CONSIDERATIONS FOR WEIGHTING SCHEME

fixed weighting scheme

  • All features should have at least one neighbour.

  • No feature should have all other features as neighbours.

  • Especially when input field values are skewed, focus on features to have about eight neighbors each.

  • Might produce large estimate variances where data are sparse, while mask subtle local variations where data are dense.

  • In extreme condition, fixed schemes might not be able to calibrate in local areas where data are too sparse to satisfy the calibration requirements (observations must be more than parameters).

adaptive weighting scheme

  • Adaptive schemes adjust itself according to the density of data

  • Shorter bandwidths where data are dense and longer where sparse.

  • Finding nearest neighbors are one of the oen used approaches.


SUITABILITY OF SPATIAL WEIGHTING METHOD

polygon contiguity method

  • Effective when polygons are similar in size and distribution, and

  • When spatial relationships are a function of polygon proximity (if two polygons share a boundary, spatial interaction between them increases).

  • When select a polygon contiguity conceptualization - select row standardization for tools that have the Row Standardization parameter.

fixed distance method

  • Works well for point data. It is often a good option for polygon data.

  • When there is a large variation in polygon size (very large polygons at the edge of the study area and very small polygons at the center of the study area.

  • Ensure a consistent scale of analysis.

inverse distance method

  • Most appropriate with continuous data or to model processes where the closer two features are in space, the more likely they are to interact / influence each other.

  • Every feature is potentially a neighbour of every other feature, and with large datasets, the number of computations involved will be enormous.

k-nearest neighbours method

Effective when you want to ensure you have a minimum number of neighbors for your analysis.

Works well when the data distribution varies across the study area so that some features are far away from all other features.

  • Especially when the associated features values are skewed (are not normally distributed), it is important that each feature is evaluated within the context of at least eight or so neighbors (this is a rule of thumb only).

  • Spatial context of the analysis changes depending on variations in the sparsity/density of the features.
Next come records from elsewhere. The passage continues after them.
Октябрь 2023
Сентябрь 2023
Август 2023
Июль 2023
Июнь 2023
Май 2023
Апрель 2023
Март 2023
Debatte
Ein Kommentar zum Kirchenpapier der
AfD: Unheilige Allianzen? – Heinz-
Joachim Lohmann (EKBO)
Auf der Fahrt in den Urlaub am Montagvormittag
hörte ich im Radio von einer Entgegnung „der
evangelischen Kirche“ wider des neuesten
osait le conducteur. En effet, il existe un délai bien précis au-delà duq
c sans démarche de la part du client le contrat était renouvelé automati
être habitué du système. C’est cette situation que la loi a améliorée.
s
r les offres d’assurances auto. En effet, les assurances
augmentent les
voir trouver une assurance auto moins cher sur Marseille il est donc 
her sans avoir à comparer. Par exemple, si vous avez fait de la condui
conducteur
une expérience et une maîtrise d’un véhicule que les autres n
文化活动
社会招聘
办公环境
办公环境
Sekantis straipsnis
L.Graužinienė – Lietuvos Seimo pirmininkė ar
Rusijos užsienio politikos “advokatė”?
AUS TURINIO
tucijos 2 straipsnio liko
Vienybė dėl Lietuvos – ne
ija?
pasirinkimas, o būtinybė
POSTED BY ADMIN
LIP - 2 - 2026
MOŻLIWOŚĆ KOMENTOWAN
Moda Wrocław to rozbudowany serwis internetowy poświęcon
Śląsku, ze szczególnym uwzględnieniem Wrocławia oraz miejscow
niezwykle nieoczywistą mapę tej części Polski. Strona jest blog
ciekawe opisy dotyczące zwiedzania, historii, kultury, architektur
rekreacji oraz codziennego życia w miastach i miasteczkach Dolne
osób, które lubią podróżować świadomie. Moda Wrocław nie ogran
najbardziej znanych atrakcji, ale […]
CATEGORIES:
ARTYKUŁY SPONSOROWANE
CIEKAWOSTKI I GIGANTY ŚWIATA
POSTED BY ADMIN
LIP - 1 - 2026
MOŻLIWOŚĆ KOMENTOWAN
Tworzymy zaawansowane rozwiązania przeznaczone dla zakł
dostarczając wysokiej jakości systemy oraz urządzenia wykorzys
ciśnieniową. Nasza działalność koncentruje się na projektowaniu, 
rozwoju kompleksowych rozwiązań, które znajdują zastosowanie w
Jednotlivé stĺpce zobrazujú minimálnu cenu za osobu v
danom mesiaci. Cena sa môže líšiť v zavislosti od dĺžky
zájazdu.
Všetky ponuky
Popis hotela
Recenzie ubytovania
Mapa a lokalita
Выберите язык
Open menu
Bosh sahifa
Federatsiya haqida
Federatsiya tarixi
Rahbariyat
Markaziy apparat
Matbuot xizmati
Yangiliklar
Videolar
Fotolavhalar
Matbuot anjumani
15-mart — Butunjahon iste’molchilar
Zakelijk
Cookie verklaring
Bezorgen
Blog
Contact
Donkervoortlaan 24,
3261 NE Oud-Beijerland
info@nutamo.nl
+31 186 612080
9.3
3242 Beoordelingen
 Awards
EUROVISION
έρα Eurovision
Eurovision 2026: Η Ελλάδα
  • When fixing the scale of analysis is less important than fixing the number of neighbors, the k-nearest neighbours method is appropriate.


GUIDE TO SELECT FIXED-DISTANCE BAND VALUE

  • Select a distance based on what you know about the geographic extent of the spatial processes promoting clustering for the phenomena you are studying.

  • Use a distance band that is large enough to ensure all features will have at least one neighbor, or results will not be valid.

  • Try not to get stuck on the idea that there is only one correct distance band.

  • Most likely, there are multiple/interacting spatial processes
    promoting observed clustering.

  • Select an appropriate distance band or threshold distance.

  • All features should have at least one neighbour.

  • No feature should have all other features as a neighbour.

  • Especially if the values for the input field are skewed, each feature should have about eight neighbours.